INPUT MATERIAL section start

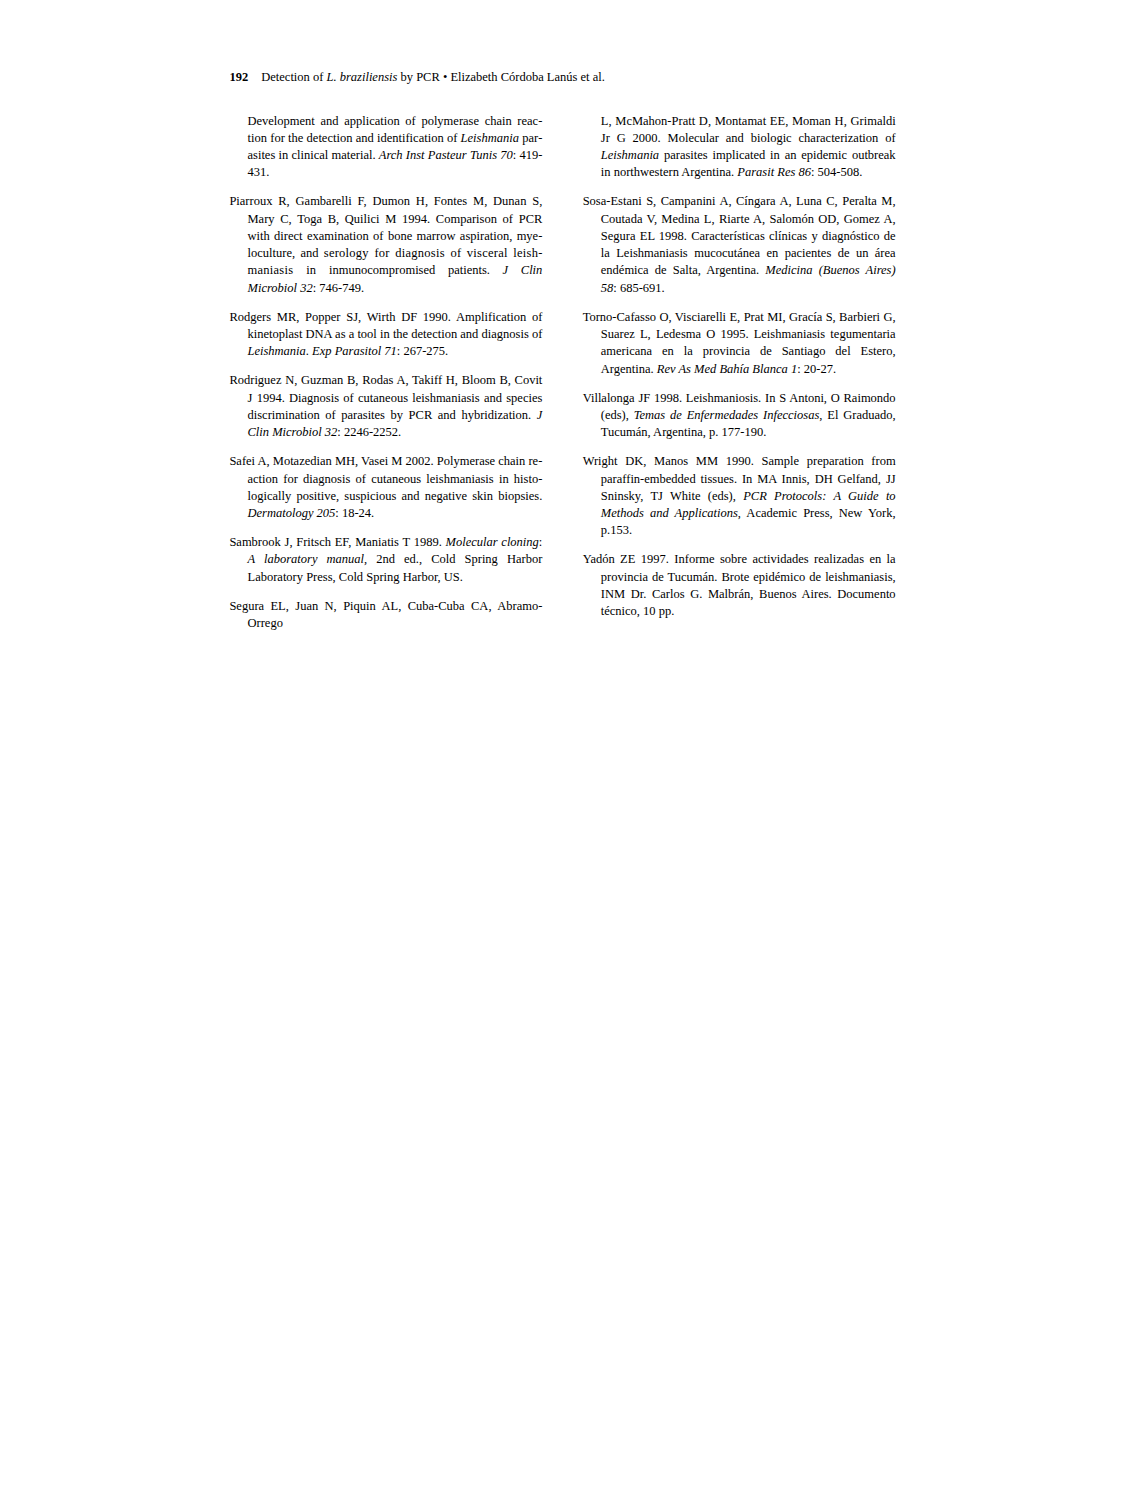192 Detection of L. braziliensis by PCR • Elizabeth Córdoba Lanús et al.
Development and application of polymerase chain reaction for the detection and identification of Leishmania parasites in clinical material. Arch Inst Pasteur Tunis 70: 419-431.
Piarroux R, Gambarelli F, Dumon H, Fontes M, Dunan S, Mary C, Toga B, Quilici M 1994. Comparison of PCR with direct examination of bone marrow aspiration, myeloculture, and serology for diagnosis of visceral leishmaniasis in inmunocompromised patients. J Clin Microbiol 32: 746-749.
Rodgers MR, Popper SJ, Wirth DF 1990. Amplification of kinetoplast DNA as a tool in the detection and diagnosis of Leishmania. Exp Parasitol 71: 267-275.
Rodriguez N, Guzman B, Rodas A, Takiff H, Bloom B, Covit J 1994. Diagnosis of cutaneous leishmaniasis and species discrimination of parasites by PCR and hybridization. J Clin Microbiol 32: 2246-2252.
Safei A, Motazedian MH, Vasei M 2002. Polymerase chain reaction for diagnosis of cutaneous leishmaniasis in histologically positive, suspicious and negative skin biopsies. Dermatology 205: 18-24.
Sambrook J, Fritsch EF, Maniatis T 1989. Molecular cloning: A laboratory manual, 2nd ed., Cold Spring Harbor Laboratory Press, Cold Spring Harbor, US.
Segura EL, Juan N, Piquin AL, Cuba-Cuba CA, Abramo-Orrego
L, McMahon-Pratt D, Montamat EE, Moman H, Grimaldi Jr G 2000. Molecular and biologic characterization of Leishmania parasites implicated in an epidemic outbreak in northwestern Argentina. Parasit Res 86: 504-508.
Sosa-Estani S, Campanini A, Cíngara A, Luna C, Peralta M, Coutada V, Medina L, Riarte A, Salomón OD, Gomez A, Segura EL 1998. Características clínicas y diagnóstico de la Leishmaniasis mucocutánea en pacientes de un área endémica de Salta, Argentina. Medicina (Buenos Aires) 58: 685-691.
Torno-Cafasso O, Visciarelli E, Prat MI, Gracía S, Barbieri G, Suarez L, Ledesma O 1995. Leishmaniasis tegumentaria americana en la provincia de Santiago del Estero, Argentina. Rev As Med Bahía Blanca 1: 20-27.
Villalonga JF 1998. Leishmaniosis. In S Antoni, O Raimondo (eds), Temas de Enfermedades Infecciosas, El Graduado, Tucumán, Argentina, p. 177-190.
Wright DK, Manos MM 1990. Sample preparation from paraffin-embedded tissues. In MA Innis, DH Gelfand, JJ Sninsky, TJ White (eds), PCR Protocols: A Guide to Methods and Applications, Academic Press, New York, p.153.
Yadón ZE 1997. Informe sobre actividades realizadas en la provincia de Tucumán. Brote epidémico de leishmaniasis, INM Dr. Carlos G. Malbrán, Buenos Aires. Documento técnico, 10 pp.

INPUT MATERIAL section end
INPUT MATERIAL section start

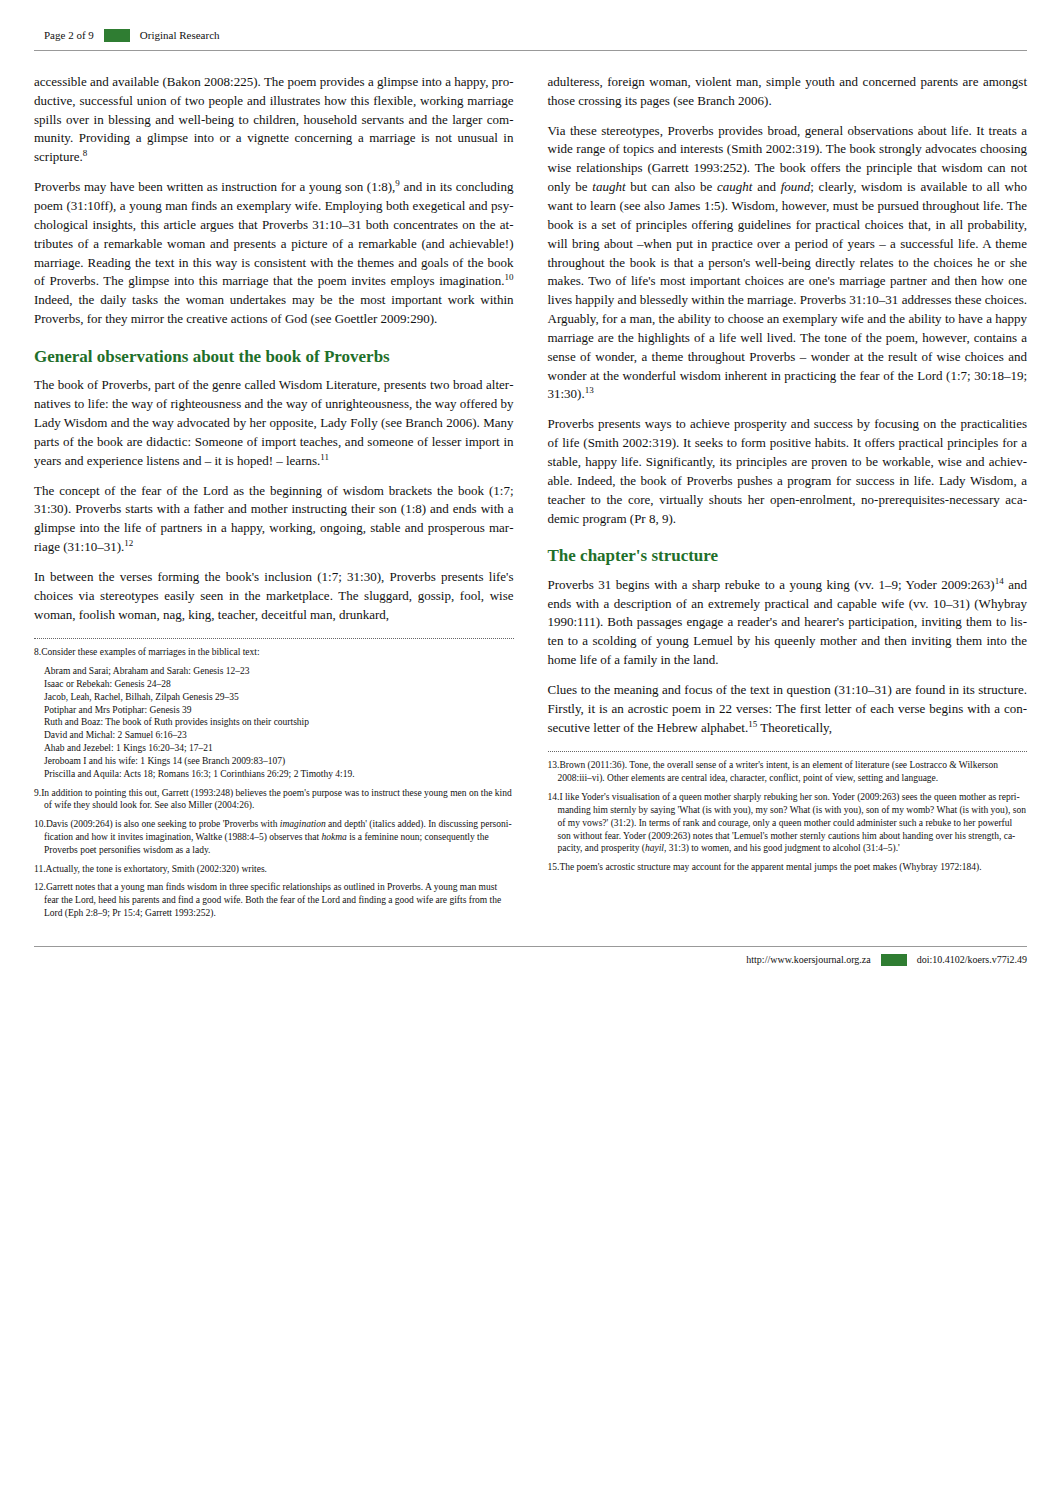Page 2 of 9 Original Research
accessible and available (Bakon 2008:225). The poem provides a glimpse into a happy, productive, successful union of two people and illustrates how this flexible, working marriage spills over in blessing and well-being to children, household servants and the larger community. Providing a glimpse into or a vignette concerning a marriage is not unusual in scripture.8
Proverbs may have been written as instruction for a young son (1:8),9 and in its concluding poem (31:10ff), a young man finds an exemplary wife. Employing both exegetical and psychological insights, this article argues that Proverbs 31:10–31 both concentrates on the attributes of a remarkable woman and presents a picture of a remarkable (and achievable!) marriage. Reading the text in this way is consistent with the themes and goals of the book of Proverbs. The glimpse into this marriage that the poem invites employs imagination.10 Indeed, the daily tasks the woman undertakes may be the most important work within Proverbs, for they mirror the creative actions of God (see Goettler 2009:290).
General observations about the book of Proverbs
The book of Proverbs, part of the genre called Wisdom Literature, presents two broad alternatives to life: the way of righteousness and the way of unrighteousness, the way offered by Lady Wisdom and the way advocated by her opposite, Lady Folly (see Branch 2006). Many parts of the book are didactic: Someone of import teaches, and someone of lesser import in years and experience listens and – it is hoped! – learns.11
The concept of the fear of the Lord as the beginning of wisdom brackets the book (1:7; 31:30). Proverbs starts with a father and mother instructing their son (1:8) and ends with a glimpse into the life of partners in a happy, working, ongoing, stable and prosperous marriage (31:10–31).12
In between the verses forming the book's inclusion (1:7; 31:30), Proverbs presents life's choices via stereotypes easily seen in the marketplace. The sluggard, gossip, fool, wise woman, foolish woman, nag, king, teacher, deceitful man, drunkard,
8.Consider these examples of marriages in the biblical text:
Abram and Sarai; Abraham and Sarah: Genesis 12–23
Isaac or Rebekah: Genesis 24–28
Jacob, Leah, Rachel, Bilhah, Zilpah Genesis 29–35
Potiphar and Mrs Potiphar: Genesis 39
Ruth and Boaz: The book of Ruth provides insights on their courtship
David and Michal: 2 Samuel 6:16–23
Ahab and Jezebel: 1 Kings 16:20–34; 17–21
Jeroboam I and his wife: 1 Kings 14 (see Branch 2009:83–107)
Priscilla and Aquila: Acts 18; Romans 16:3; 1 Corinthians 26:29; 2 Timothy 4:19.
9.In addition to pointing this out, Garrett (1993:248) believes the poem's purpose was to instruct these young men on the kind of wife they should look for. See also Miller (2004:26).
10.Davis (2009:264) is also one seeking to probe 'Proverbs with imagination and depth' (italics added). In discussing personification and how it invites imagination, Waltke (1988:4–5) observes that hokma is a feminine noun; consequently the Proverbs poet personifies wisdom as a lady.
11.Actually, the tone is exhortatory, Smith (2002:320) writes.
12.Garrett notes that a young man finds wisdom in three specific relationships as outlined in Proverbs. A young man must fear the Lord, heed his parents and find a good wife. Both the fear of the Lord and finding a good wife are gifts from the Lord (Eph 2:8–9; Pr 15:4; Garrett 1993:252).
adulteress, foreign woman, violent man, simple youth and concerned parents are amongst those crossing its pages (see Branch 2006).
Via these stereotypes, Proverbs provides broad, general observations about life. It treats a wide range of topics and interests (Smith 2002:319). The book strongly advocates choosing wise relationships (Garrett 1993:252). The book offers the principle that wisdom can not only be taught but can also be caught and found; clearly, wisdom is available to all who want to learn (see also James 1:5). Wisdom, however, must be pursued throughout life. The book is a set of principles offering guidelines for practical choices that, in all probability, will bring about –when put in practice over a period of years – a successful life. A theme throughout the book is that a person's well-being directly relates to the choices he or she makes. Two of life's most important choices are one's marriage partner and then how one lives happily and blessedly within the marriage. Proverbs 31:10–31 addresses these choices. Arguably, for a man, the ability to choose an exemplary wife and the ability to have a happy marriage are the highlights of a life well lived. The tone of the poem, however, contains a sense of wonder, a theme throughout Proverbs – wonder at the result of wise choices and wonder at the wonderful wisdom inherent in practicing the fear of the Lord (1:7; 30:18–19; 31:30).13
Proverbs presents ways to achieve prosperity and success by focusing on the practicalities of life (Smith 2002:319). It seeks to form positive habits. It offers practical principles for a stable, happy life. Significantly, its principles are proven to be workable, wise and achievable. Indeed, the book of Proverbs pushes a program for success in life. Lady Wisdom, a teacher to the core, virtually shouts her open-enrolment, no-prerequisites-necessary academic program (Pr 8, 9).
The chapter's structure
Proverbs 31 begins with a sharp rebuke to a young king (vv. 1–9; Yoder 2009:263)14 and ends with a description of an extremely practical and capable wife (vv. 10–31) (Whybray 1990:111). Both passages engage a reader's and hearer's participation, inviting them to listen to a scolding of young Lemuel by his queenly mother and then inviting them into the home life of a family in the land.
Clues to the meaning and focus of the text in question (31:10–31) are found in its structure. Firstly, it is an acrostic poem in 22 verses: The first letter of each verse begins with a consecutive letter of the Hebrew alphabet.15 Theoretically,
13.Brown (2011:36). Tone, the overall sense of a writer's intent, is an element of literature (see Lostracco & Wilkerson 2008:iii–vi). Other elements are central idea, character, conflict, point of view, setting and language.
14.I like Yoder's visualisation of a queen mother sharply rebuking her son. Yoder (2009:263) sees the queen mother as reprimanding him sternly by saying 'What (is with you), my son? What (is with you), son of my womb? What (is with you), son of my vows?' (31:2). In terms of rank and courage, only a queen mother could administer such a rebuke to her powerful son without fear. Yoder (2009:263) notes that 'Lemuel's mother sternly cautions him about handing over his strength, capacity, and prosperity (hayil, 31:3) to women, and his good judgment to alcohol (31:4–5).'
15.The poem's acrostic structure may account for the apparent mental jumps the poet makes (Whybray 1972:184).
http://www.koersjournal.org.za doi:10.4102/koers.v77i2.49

INPUT MATERIAL section end

TASK DESCRIPTION
Please copy the lines in the records above between the one holding "Sambrook J, Fritsch" and the one holding "Villalonga JF 1998.", inclusive, exactly and with no other line.

RESULT OF THIS TASK
Sambrook J, Fritsch EF, Maniatis T 1989. Molecular cloning: A laboratory manual, 2nd ed., Cold Spring Harbor Laboratory Press, Cold Spring Harbor, US.
Segura EL, Juan N, Piquin AL, Cuba-Cuba CA, Abramo-Orrego
L, McMahon-Pratt D, Montamat EE, Moman H, Grimaldi Jr G 2000. Molecular and biologic characterization of Leishmania parasites implicated in an epidemic outbreak in northwestern Argentina. Parasit Res 86: 504-508.
Sosa-Estani S, Campanini A, Cíngara A, Luna C, Peralta M, Coutada V, Medina L, Riarte A, Salomón OD, Gomez A, Segura EL 1998. Características clínicas y diagnóstico de la Leishmaniasis mucocutánea en pacientes de un área endémica de Salta, Argentina. Medicina (Buenos Aires) 58: 685-691.
Torno-Cafasso O, Visciarelli E, Prat MI, Gracía S, Barbieri G, Suarez L, Ledesma O 1995. Leishmaniasis tegumentaria americana en la provincia de Santiago del Estero, Argentina. Rev As Med Bahía Blanca 1: 20-27.
Villalonga JF 1998. Leishmaniosis. In S Antoni, O Raimondo (eds), Temas de Enfermedades Infecciosas, El Graduado, Tucumán, Argentina, p. 177-190.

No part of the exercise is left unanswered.